A divisão de pesquisa da AHF e os serviços de testagem e prevenção do HIV também ficarão no prédio de 14,000 metros quadrados, assim como os escritórios da força-tarefa. Se tudo correr conforme o planejado, a grande inauguração do prédio – que antes abrigava o Fundação Mandel, atualmente na Lakeside Avenue em Cleveland – estará disponível em fevereiro.
É o que Weinstein chama de "solução completa".
“Ao assumirmos o compromisso de comprar e reconstruir o edifício... temos muita confiança nessa relação e em firmar um compromisso de longo prazo”, disse Weinstein.
E, segundo ele, muita confiança na reputação da força-tarefa.
“Tomamos a decisão estratégica de não mudar o nome”, disse ele. A marca AIDS Taskforce era tão conhecida que era forte o suficiente para ser ainda mais aprimorada, afirmou.
O pensamento de Weinstein contraria o que alguns na comunidade podem ter pensado sobre o bem-estar da agência.
“'Ah, a Força-Tarefa desapareceu'”, disse Jones, ecoando um sentimento frequentemente ouvido na cidade. “Isso nunca foi verdade.”
“Começamos a formular novas parcerias e a colaborar com outras organizações”, disse ela, citando o MetroHealth Medical Center, a Care Alliance e a cidade de Cleveland entre esses relacionamentos novos e fortalecidos.
Após ter chegado ao mínimo histórico de 28 funcionários, a agência agora conta com 38 colaboradores – um número ideal, segundo Jones, para prestar serviços e continuar a conscientizar a população.
“Acho que às vezes as pessoas têm uma ideia errada de que as organizações sem fins lucrativos já têm tudo o que precisam”, disse Jones. “Para nós, 96 centavos de cada dólar são reinvestidos em serviços.”
“Estamos constantemente tentando garantir que nossa estrutura seja a mais enxuta possível”, disse ela. “Não existimos para gerar lucro.”
A nova aliança em Cleveland está preparada para expandir seu alcance aos testes de HIV, disse Weinstein.
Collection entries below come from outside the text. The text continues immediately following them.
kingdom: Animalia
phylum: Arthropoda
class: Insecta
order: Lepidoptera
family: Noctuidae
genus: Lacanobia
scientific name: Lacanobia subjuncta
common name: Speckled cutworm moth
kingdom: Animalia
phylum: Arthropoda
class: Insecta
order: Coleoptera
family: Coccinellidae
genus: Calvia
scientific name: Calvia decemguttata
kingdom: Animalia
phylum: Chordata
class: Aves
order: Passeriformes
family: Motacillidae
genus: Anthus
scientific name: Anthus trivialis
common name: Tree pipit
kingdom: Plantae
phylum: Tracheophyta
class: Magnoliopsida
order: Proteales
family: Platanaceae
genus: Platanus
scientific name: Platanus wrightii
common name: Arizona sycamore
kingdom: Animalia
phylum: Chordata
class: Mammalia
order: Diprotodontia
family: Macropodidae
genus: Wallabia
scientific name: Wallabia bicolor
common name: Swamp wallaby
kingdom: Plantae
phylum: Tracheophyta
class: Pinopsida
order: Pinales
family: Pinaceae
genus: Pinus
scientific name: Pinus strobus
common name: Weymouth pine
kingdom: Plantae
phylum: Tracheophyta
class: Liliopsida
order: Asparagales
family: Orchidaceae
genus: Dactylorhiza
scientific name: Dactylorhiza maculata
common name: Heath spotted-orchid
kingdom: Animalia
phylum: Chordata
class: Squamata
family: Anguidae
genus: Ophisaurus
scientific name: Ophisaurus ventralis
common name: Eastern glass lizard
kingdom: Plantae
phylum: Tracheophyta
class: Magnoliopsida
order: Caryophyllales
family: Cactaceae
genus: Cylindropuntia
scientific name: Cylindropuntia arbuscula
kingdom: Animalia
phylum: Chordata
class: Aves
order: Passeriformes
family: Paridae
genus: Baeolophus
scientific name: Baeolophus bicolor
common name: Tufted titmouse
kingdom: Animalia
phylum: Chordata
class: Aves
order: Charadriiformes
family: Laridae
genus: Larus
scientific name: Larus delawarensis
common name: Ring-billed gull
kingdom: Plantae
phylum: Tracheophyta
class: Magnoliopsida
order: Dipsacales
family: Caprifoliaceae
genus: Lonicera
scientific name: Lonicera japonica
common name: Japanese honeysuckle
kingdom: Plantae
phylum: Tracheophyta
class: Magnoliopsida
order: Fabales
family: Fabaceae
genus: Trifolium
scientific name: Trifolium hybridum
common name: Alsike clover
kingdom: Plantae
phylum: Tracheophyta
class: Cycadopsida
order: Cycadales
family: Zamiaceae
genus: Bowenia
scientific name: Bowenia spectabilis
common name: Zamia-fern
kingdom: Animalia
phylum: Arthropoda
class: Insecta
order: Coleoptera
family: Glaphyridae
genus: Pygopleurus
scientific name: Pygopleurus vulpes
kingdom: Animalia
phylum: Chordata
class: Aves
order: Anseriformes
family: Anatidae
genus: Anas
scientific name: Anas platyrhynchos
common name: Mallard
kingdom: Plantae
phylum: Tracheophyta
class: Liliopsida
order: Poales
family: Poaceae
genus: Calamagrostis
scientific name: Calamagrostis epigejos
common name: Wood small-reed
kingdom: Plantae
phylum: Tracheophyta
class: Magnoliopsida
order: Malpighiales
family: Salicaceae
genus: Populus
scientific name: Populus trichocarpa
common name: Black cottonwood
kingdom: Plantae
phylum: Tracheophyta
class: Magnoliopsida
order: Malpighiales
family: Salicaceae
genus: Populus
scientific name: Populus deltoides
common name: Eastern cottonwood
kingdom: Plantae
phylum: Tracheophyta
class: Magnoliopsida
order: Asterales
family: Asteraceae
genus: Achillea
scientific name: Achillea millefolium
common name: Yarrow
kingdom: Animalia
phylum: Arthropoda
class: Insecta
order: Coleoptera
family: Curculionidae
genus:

“Essa é a maior lacuna”, disse ele. “Não se pode deter uma doença se não se sabe quem a tem.”
A parceria também continuará a combater o estigma persistente em torno da doença, disse Weinstein. Isso é um problema tão grande quanto os desafios médicos, afirmou.
“Se os Estados Unidos quiserem vencer a guerra contra a AIDS, terão que lutar em todos os principais epicentros da doença”, disse Weinstein. “E Ohio é um deles.”